Just when you say to yourself “its all about presentation”, you see the other side of things on those perfect casts you do make. On most of your near perfect to “perfect” casts, the fish will follow and refuse, or downright ignore your fly altogether. These reactions cause you ask yourself “did the fish see the fly”, “hate the fly”, “was my strip speed off”, or something else that causes you to question your fly selection. I think tippet at 16lb fluro is standard and I struggle to ever blame tippet as the issue. However, on a fish that rarely eats, the question of fly vs. presentation and just being persistent with a proven fish catcher is a constant question the permit angler struggles with. Just like a musky angler struggles with fly vs. presentation after several fish that follow it to the boat but wont eat. Bottom line, its hard to figure out why you are failing on a fish that naturally causes you to fail most of the time.

Recently, I spent 5 days on the flats wade fishing for permit in Chetumal Bay Mexico and encountered these same questions and issues. I started the trip with wading a section of flats that I had been told by a local consistently had permit, and I found them. I threw local favorite “mantis shrimp” patterns, which were smaller and against what I had had previous success on via crab patterns.

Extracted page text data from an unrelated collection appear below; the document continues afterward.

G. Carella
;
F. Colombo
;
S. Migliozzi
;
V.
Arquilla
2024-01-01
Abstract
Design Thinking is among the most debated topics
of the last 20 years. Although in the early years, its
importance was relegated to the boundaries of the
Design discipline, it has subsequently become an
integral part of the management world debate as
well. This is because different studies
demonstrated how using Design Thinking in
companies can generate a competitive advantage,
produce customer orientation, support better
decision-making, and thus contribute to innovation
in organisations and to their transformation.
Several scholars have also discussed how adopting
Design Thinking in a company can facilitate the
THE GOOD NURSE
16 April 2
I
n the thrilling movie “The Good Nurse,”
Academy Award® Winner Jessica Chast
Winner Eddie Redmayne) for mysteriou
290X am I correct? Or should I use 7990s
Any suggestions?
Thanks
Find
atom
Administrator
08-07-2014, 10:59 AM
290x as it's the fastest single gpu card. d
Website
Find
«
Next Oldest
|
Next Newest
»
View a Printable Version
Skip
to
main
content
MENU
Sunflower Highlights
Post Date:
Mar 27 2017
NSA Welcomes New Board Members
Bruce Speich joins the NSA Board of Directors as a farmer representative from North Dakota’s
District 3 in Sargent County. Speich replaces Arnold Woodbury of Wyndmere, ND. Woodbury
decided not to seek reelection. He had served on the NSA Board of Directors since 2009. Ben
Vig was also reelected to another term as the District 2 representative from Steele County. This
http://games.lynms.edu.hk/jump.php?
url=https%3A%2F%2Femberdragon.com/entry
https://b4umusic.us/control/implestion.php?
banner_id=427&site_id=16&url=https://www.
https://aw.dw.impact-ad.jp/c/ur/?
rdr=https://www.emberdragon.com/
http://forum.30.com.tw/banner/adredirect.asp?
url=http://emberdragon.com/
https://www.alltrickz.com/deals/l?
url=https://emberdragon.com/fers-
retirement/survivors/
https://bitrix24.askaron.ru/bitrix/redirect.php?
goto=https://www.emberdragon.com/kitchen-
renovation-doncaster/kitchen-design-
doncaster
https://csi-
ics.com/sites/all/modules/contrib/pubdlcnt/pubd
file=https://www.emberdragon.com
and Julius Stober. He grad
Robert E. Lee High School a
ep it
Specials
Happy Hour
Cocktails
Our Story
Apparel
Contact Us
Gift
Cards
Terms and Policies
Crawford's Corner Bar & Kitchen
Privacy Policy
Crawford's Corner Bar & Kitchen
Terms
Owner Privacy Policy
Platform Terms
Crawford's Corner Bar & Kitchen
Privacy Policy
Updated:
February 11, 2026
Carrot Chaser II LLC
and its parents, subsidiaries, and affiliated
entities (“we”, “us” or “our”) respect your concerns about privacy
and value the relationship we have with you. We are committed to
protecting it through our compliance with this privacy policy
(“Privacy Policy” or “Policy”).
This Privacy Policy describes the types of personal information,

I found fish when wading on these occasions, and had several intense follows for 15-30 feet and sometimes all the way to my feet, without a strike. I was able to take one permit on a tan hybrid shrimp/crab pattern though I did not feel like this was the “dialed” in pattern after many more refusals and non-takers.

As I continued to explore different flats, I mentally went back and forth between “confidence flies” and local favorites. My confidence flies were crab patterns and were not working. Some of my best casts and presentations were with local favorites though, and also led to follows, but not strikes. Hence the head game. All said and done, I went 1 fish for 5 days fishing, despite having perhaps 50 legitimate shots at permit over the course of that 5 day time period. Results like this cause you to again question yourself. Am I doing something wrong? Is this just a hard fish and I need to accept that? Or something else? The sportsman in you says there has to be a perfect fly, or a better approach. But the experience you gain with more time out there gradually convinces you that maybe this fish is as hard as advertised. At the end of the day, reconciling all of this and boiling it down to the fact that its likely a combination of the two, is why the fish is fun. Its hard. A couple of feet off the mark is a “horrible cast”. A few seconds late in spotting the fish is a “blown shot” and spooked fish. The opportunities are limited on a daily basis and the margins are narrow for what you can afford to be off by on everything. And when you look back at a trip and a fish like this, you realize it is exactly what you came for. A fish that will leave you always double guessing yourself. A fish that will always push you to improve, and even if you do, never let you succeed more than you fail.  And even if you do improve,  there will always be far bigger and wiser permit that you know are out there that you’ve blown on prior occasions. The fish provides you with a life long challenge that you can never master, only improve at. And a phase 4 angler’s excuse to keep trying.